REQUIRED WORK
Could you transcribe the records below exactly, leaving out every picture?

··· RECORD EXCERPTS

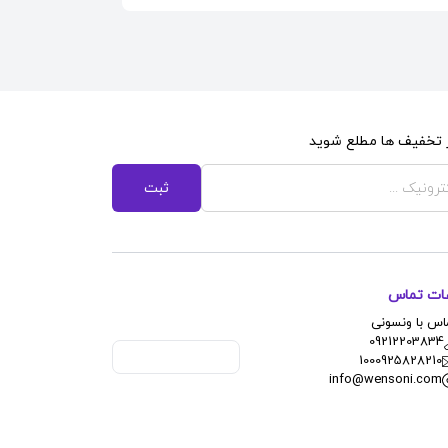
از تخفیف ها مطلع شوید
ثبت
عات تماس
اس با ونسونی
09212203834
1000925828210
info@wensoni.com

······

ANSWER AREA
از تخفیف ها مطلع شوید
ثبت
عات تماس
اس با ونسونی
09212203834
1000925828210
info@wensoni.com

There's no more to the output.